Beacon Capital Partners has completed its eighth real estate fundraise, closing on $1.58 billion for Beacon Capital Strategic Partners 8, along with an additional $220 million in co-investment equity, PERE has learned.

The Boston-based private equity real estate firm launched BCSP 8 in May 2017 with a $1.25 billion target. After holding a first close on $990 million in November 2017, Beacon subsequently raised the target to $1.5 billion. The fund had a hard-cap of $1.75 billion.

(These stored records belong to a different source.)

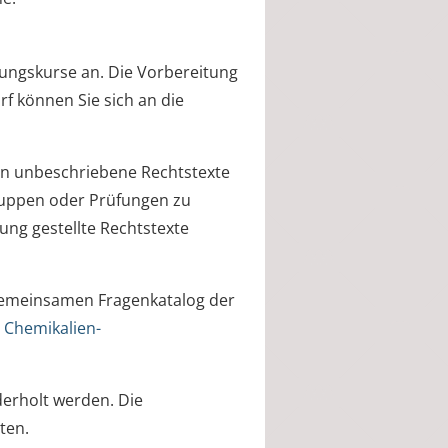
ungskurse an. Die Vorbereitung
rf können Sie sich an die
en unbeschriebene Rechtstexte
Gruppen oder Prüfungen zu
ung gestellte Rechtstexte
Gemeinsamen Fragenkatalog der
 Chemikalien-
derholt werden. Die
ten.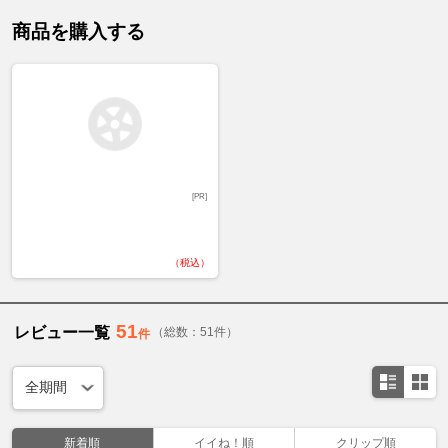
商品を購入する
[PR]
（税込）
51
レビュー一覧
（総数：51件）
件
新着順
イイね！順
クリップ順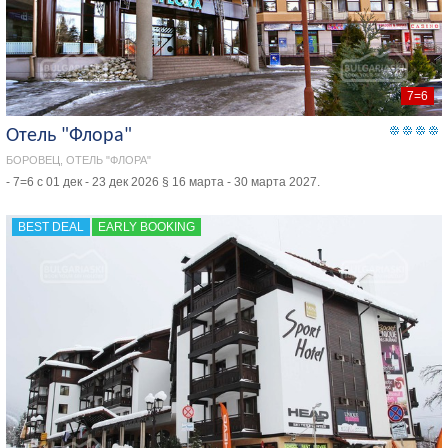
7=6
Отель "Флора"
БОРОВЕЦ, ОТЕЛЬ "ФЛОРА"
- 7=6 с 01 дек - 23 дек 2026 § 16 марта - 30 марта 2027.
BEST DEAL
EARLY BOOKING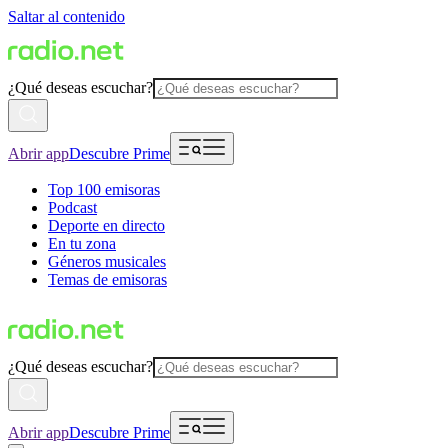
Saltar al contenido
¿Qué deseas escuchar?
Abrir app
Descubre Prime
Top 100 emisoras
Podcast
Deporte en directo
En tu zona
Géneros musicales
Temas de emisoras
¿Qué deseas escuchar?
Abrir app
Descubre Prime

Beacon was understood to have held a final close for the fund, whose investor base included US and foreign pensions, sovereign wealth funds, financial institutions, endowments and foundations, last month. Among the US pensions that committed to the fund were the California State Teachers’ Retirement System, which earmarked $300 million, and the State of Wisconsin Investment Board, which allocated $100 million, according to PERE data.

Approximately 60 percent of BCSP 8 were repeat investors, many of which have invested with the firm for more than a decade. More than 50 percent of the investors were from the US, while a quarter came from Canada, 13 percent from Asia, 6 percent from Europe and the remainder from the Middle East.

BCSP 8 is the largest fund Beacon has raised since the global financial crisis, and the second for which the firm gathered co-investment equity. The firm’s first post-GFC fund, BCSP 7, collected $1.08 billion in November 2015, plus $300 million of co-investment capital.

Before the GFC, Beacon had attracted $2.54 billion for BSCP VI in 2008, $4.04 billion for BSCP V in 2007 and $2.03 billion for BSCP IV in 2005.

BCSP 8 will follow the same value-add strategy as its predecessors, targeting underperforming properties in the major US markets of Boston, New York, Washington DC, Chicago, Denver, Los Angeles, San Francisco, Seattle, and Portland, Oregon, to acquire and make capital improvements to drive leasing. The fund will use 60 percent leverage.

To date, Beacon has invested 17 percent of BCSP 8’s capital in the purchase of four assets, including 2445 M Street in Washington, DC; 303 East Wacker in Chicago; 160 West Santa Clara in San Jose, California; and 800 North Brand Boulevard in Glendale, California.

BSCP VI, which is expected to be fully harvested this year, is on track to generate a net internal rate of return of 18 percent, exceeding its 13 percent net return target.